GIVEN RECORDS ::
>>>
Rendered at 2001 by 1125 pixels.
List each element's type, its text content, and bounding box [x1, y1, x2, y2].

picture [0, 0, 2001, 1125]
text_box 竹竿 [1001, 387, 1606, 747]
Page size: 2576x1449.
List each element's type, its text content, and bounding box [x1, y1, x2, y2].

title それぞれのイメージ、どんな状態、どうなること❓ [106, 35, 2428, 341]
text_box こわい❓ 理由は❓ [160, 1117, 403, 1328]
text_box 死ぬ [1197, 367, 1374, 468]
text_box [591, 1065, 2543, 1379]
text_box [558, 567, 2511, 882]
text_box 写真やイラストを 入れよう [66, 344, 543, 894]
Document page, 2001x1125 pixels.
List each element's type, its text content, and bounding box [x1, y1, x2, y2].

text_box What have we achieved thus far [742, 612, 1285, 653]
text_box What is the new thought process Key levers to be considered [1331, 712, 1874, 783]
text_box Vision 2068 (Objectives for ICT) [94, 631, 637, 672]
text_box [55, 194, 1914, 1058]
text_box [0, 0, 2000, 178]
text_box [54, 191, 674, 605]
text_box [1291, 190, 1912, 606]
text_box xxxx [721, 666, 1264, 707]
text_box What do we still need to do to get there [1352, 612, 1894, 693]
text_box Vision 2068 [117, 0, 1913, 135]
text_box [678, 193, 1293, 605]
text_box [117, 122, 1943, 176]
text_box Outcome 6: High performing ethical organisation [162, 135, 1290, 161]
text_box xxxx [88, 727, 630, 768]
<<<
REQUEST :: Tally the lines in the listing that hold "pixels" and report the number alone.

RESPONSE TO THE EXERCISE :: 2